Hay también una costumbre en los jefes mediocres que está muy extendida, rodearse de gente aún más mediocre, es una cuestión de contraste, así el jefe siempre será más listo que sus súbditos. En el país de los enanos, el bajito es pívot de baloncesto. A ver quién discute con alguien que tiene el poder de hundirte, aunque no sepa dónde tiene el ombligo derecho, lo último que oirá siempre es “sí señor, como usted diga”. Suelen cogerle cariño los poderosos al poder, a las gorras de plato y a las medallas, tanto que nunca se conforman. Cuando la sed se convierte en vicio, trepar por la escalera es el único objetivo, claro que el esfuerzo de dar codazos da mucha más sed, tanta que no se calma ni llegando a lo más alto.

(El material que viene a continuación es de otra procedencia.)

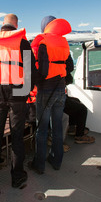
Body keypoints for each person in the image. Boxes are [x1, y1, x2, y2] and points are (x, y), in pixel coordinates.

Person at [0, 13, 38, 188]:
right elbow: (31, 72)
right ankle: (17, 176)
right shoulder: (22, 42)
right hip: (17, 95)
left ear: (3, 24)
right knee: (17, 136)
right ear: (16, 24)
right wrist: (26, 92)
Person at [29, 16, 71, 174]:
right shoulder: (64, 43)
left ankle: (39, 165)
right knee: (57, 127)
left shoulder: (43, 42)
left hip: (46, 91)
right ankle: (56, 160)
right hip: (61, 89)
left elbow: (44, 71)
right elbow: (70, 66)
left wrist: (36, 83)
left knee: (42, 129)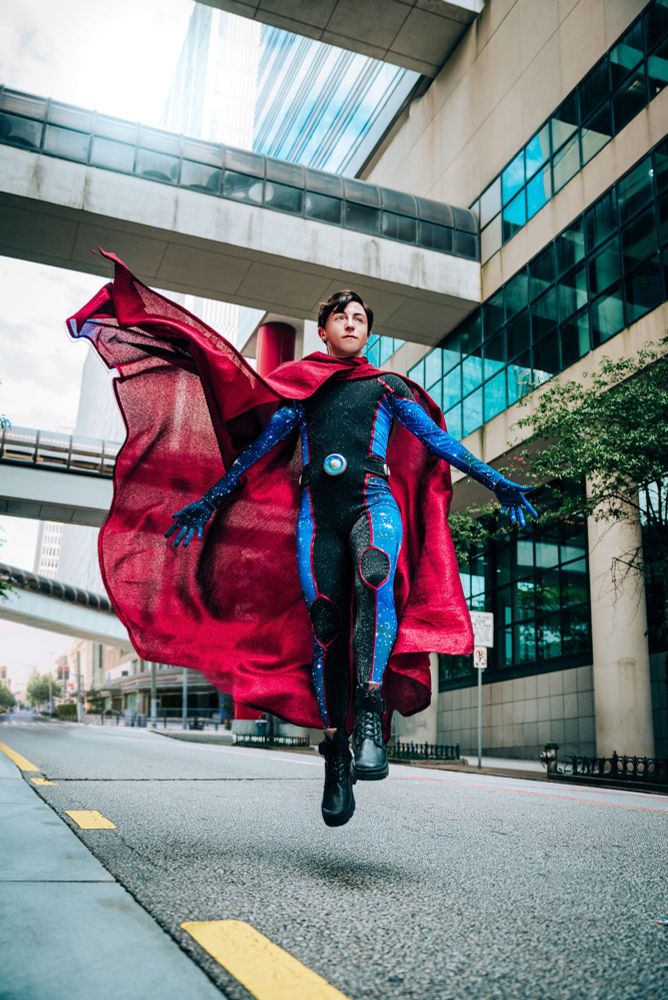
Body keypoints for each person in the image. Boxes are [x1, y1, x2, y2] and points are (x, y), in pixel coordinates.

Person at [162, 288, 537, 827]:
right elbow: (259, 450)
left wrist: (497, 482)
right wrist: (211, 499)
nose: (353, 324)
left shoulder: (386, 387)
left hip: (374, 505)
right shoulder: (302, 391)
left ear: (368, 331)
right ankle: (335, 753)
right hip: (319, 517)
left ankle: (368, 718)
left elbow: (437, 442)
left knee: (376, 577)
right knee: (326, 624)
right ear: (323, 331)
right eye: (343, 317)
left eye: (361, 318)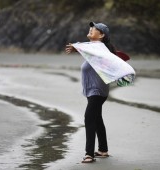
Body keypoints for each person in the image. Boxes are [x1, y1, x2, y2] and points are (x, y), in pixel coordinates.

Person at [65, 22, 115, 163]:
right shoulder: (96, 48)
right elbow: (89, 48)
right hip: (96, 90)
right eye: (91, 27)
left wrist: (77, 47)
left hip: (96, 91)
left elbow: (89, 47)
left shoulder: (99, 47)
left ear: (102, 35)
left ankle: (89, 154)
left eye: (94, 28)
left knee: (89, 118)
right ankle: (103, 150)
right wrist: (78, 48)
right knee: (97, 118)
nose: (91, 29)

Cuanto más alto se sube, hay menos competidores, pero con más mala leche.
El poder corrompe y el poder absoluto corrompe absolutamente, pero desgasta, especialmente al que no lo tiene. Así entre poderes y la falta de los mismos, el ser humano tiende a ejercer su autoridad por pequeña que sea, la mayor parte de las veces de forma mezquina, solo para sentir que puede hacerlo. Justo ahí se ve la talla moral de las personas, si son enanos que pudieron ser gigantes, gigantes que no saben que son enanos, enanos que no saben que son gigantes, o enanos que no saben que son enanos.
Envidia cochina, piensan los que suben, sin saber que no es lo mismo mandar que liderar, crear que criticar, reconocer méritos ajenos que apoderárselos, reconocer errores propios que endosárselos a los subordinados.
Yo no tengo poder sobre nada de lo que me ocurre, pero sí sobre mi memoria. Recuerdo las mañanas grises camino de la escuela y los capotes grises que llevaban policías grises, caminando altivos por la acera, mirando con desprecio a la gente. Días de niebla en blanco y negro, de estúpidas jerarquías y autoridades uniformadas.
Ya no hay uniformes grises, pero la gorra de plato sigue estando en el espíritu pequeño de individuos pequeños, que no son nada sin el poder que detentan.